Gradient-Free-Optimizers provides a collection of optimization techniques, that do not require the gradient of a given point in the search space to calculate the next one. This makes gradient-free optimization methods capable of performing hyperparameter-optimization of machine learning methods. The optimizers in this package only requires the score of the point to decide which point to evaluate next.

GFOs-design

This package was created as the optimization backend of the Hyperactive package. Therefore the API of Gradient-Free-Optimizers is not designed for easy usage. Hyperactive provides a much simpler user experience. However the separation of Gradient-Free-Optimizers from Hyperactive enables multiple advantages:

• Other developers can easily use GFOs as an optimizaton backend if desired
• Separate and more thorough testing
• Better isolation from the complex information flow in Hyperactive. GFOs only uses positions and scores in a N-dimensional search-space. It returns only the new position after each iteration.
• a smaller and cleaner code base, if you want to explore my implementation of these optimization techniques.

API

GFOs provides a collection of local, global, population-based and sequential optimization techniques:

- HillClimbingOptimizer
- StochasticHillClimbingOptimizer
- TabuOptimizer
- RandomSearchOptimizer
- RandomRestartHillClimbingOptimizer
- RandomAnnealingOptimizer
- SimulatedAnnealingOptimizer
- StochasticTunnelingOptimizer
- ParallelTemperingOptimizer
- ParticleSwarmOptimizer
- EvolutionStrategyOptimizer
- BayesianOptimizer
- TreeStructuredParzenEstimators
- DecisionTreeOptimizer

Class arguments:

- init_positions (List of numpy arrays.

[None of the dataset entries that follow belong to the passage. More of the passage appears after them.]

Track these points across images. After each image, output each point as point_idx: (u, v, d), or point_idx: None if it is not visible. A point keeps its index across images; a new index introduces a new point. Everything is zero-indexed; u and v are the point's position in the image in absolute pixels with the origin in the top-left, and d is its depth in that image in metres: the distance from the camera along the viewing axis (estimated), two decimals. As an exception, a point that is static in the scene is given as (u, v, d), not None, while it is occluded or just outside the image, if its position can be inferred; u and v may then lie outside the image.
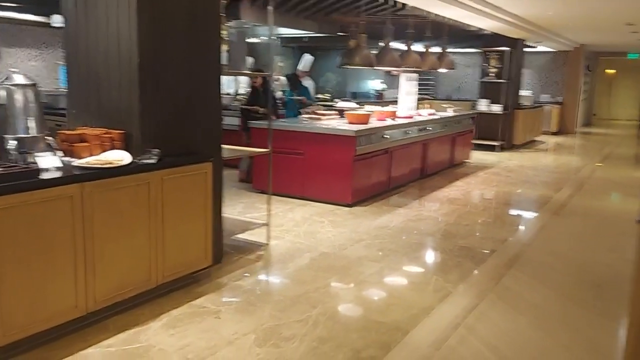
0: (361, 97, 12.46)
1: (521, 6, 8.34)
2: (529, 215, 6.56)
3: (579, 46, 15.13)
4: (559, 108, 15.59)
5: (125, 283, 3.16)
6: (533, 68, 16.01)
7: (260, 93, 7.23)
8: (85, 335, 2.97)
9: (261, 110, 7.10)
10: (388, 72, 13.82)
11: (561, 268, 4.49)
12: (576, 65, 15.72)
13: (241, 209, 5.84)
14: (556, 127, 15.45)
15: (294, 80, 8.36)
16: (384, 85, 14.00)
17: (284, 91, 8.69)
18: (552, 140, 14.25)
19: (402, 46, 7.96)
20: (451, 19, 8.50)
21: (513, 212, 6.77)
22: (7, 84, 3.05)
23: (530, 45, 13.23)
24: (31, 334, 2.74)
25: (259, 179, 6.49)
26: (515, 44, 11.53)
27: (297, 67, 8.85)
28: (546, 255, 4.84)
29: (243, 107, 7.52)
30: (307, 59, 9.43)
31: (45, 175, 2.81)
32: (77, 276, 2.88)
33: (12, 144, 2.97)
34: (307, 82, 9.17)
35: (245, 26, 8.42)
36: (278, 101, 8.11)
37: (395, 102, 9.20)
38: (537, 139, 13.76)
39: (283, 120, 7.29)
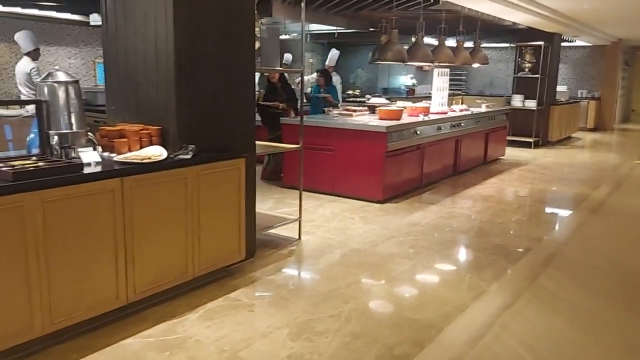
0: (392, 93, 12.41)
1: (557, -1, 8.15)
2: (564, 213, 6.41)
3: (617, 40, 14.67)
4: (596, 104, 15.17)
5: (163, 275, 3.24)
6: (569, 63, 15.62)
7: (278, 88, 7.06)
8: (125, 325, 3.05)
9: (281, 105, 6.92)
10: (420, 68, 13.73)
11: (598, 267, 4.38)
12: (614, 60, 15.25)
13: (272, 204, 5.89)
14: (593, 123, 15.05)
15: (327, 75, 8.37)
16: (414, 81, 13.90)
17: (311, 88, 8.72)
18: (588, 136, 13.89)
19: (434, 41, 7.88)
20: (485, 14, 8.36)
21: (548, 210, 6.63)
22: (50, 81, 3.15)
23: (567, 39, 12.90)
24: (75, 322, 2.83)
25: (290, 175, 6.52)
26: (552, 38, 11.26)
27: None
28: (583, 254, 4.74)
29: (261, 103, 6.85)
30: (332, 54, 9.46)
31: (87, 170, 2.90)
32: (117, 267, 2.97)
33: (55, 139, 3.07)
34: (334, 78, 9.18)
35: (280, 23, 8.46)
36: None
37: (426, 97, 9.14)
38: (573, 135, 13.42)
39: (313, 116, 7.30)
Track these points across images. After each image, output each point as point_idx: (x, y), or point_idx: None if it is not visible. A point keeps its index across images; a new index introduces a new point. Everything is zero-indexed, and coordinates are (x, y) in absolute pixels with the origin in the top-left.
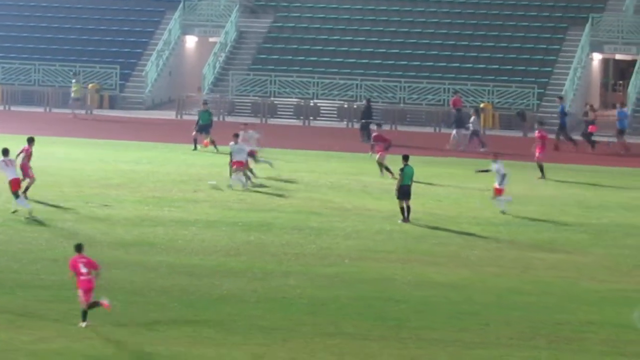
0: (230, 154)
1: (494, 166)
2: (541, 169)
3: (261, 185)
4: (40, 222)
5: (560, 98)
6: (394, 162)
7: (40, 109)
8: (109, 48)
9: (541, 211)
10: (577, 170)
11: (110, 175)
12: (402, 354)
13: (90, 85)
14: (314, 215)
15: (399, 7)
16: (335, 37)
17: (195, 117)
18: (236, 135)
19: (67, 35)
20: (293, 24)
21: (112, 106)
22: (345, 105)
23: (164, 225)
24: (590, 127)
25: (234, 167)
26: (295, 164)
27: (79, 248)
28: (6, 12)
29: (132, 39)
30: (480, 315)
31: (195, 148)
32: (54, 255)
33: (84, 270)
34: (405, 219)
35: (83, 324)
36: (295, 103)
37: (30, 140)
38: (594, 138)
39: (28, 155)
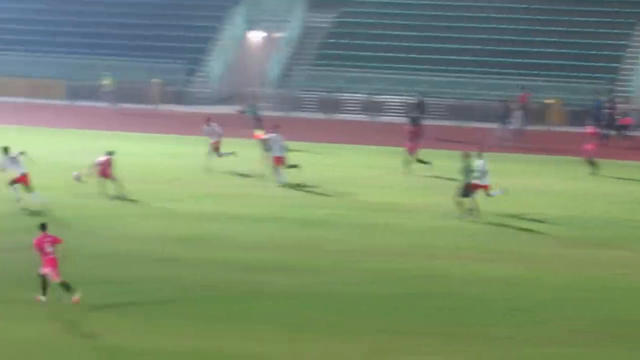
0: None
1: (479, 162)
2: (593, 164)
3: (299, 185)
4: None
5: (598, 93)
6: (455, 158)
7: (105, 105)
8: (175, 43)
9: (603, 208)
10: (633, 167)
11: (172, 170)
12: (466, 351)
13: (154, 81)
14: (370, 212)
15: (468, 3)
16: (401, 33)
17: (259, 114)
18: (208, 119)
19: (133, 31)
20: (358, 19)
21: (178, 101)
22: (413, 101)
23: (219, 221)
24: (620, 119)
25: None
26: (356, 158)
27: (43, 227)
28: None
29: (197, 35)
30: (535, 313)
31: None
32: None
33: (49, 249)
34: (467, 214)
35: (43, 298)
36: (361, 99)
37: (110, 153)
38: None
39: (106, 163)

Each array is one start point.)
- space_dim (N-dim numpy array. Determines the size of each dimension.)
- opt_para (Dictionary of optimization parameter)

I wanted to design GFOs so that it only takes the most basic information in each iteration step. Every gradient free optimization technique should work by only receiving the score of a position in the search space. The score enables the optimizer to decide where to search next. Additionally, my optimizers also need the iteration number of the current iteration. This is an important design choice to make the usage of single- and population-based optimization techniques the same. The iteration number tells e.g. the EvolutionStrategyOptimizer when to start a new population.

Methods:

- init_pos(nth_init)
- iterate(nth_iter)
- evaluate(score_new)

Usage

import numpy as np
from gradient_free_optimizers import HillClimbingOptimizer

n_iter = 10

# objective function must be provided by user
def get_score(pos_new):
    x1 = pos_new[0]

    return -x1 * x1

# GFOs must know the dimension of the search space and the initial positions 
space_dim = np.array([100]) # This is a 1D search-space with 100 positions to explore
init_positions = [np.array([10])] # GFOs will start at a single position: 10

opt = HillClimbingOptimizer(init_positions, space_dim, opt_para={})

# Initialize the starting positions in this loop
for nth_init in range(len(init_positions)):
    pos_new = opt.init_pos(nth_init)
    score_new = get_score(pos_new) # score must be provided by objective-function
    opt.evaluate(score_new)

# Optimization iteration
for nth_iter in range(len(init_positions), n_iter):
    pos_new = opt.iterate(nth_iter)
    score_new = get_score(pos_new) # score must be provided by objective-function
    opt.evaluate(score_new)